**Alıştırma Gereklilikleri**:
A: Göbekli Tepe metnine göre ilk sözlük hangi biçimdeki kireç taşlarına kazındı?
B: Göbekli Tepe metninde "Hititler ve Luviler: Batı" sözlerinden "Akadca, sustu." sözlerine kadar olan kısmı değiştirmeden yeniden yazın.

====== Metin Bölümü

Göbekli Tepe: Taşa Kazınmış İlk Sözlük
M.Ö. 9600 civarında, Amed’in batısında insanlar taşa kazıdı:
hamile kadınlar
karın üzerine konmuş eller
domuzlar, leoparlar, yılanlar
güneş haleleri gibi parlayan daireler
Bunlar put değildi. Bunlar sembollerdi. İlk sözlük, T biçimindeki kireç taşlarına kazındı. Ve her sembol Kürtçe bir kelimeye karşılık gelir:
Jîn — yaşam
Wehş — yabani
Tav — sıcaklık, canlılık
Mar — yılan
Av — su
İmparatorlukların Dilleri
Bu topraklarda medeniyetler yükseldi ve çöktü. Ama toprağın dili sürdü:
Hurri: Bölgenin bilinen en eski dili. Hint-Avrupa değil ama proto-Kürtçeyi etkiledi.
Urartu: Yazıtları Van’da hâlâ durur; mitolojisi Kürt dağ efsanelerinde yankılanır.
Mittani: Hint-Aryen krallar, “Mišra, Sura, Indra” gibi kelimeler kullandı — hepsi Kürt anlatılarına ve Zerdüşt yankılarına karıştı.
Medler: Dilsel atalar. Sözlü dilleri, modern Kürtçeye en yakın bilinen dildir.
Hititler ve Luviler: Batı Zagros etkisi. Tav (güneş), ma (tanrıça), erd (toprak) gibi kelimeler aktarıldı.
Babil ve Asur: Yazı ve kılıçla hükmettiler. Ama onlar bile Zagros dilinden kelimeler aldılar.
İskender: Zagros’tan ateş ve fırtına ile geçti. Ama sesini susturamadı.
Mervanîler, Eyyûbîler: Kürt hanedanları, öğrenimi yeniden canlandırdı, dağların dilini saraya ve camiye taşıdı.
Tüm bu dönemlerde öz korundu. Sesler değişebilir, alfabeler değişebilir — ama Kürtçenin anlamsal ruhu kesintisiz aktı.
Fosilleşmeyi Reddeden Bir Kültür
Diğer eski diller öldü:
Sümerce, fosilleşti.
Hititçe, yok oldu.
Akadca, sustu.
Ama Kürtçe dönüşüm geçirdi. Sözlü kilamlardan yazılı şiire, Ehmedê Xanî’den Hasan Zirak’a, taş kabartmalardan dijital uygulamalara kadar.
Bu bir hayatta kalış değil. Bu, silinmeden evrimleşmektir.
Yaşayan Bir Dil, Yaşayan Bir Toprak
Zagros taş değil. O nefes alır. Bir omurgadır ve Dicle ile Fırat onun damarlarıdır. Kürtçe onun kalp atışıdır. O icat edilmedi. O hatırlandı.
Bir Kürt çocuğu “Roj baş” dediğinde, o günü selamlamaz. O, 12.000 yıllık bir duayı tekrarlar:
"Güneş dağın arkasından doğdu. Ben de öyle."

============
====== Veri Bölümü

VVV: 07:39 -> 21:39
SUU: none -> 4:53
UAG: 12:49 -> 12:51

============

**Çözümlü Görevler**:
A: T biçimindeki kireç taşlarına.

B:
Hititler ve Luviler: Batı Zagros etkisi. Tav (güneş), ma (tanrıça), erd (toprak) gibi kelimeler aktarıldı.
Babil ve Asur: Yazı ve kılıçla hükmettiler. Ama onlar bile Zagros dilinden kelimeler aldılar.
İskender: Zagros’tan ateş ve fırtına ile geçti. Ama sesini susturamadı.
Mervanîler, Eyyûbîler: Kürt hanedanları, öğrenimi yeniden canlandırdı, dağların dilini saraya ve camiye taşıdı.
Tüm bu dönemlerde öz korundu. Sesler değişebilir, alfabeler değişebilir — ama Kürtçenin anlamsal ruhu kesintisiz aktı.
Fosilleşmeyi Reddeden Bir Kültür
Diğer eski diller öldü:
Sümerce, fosilleşti.
Hititçe, yok oldu.
Akadca, sustu.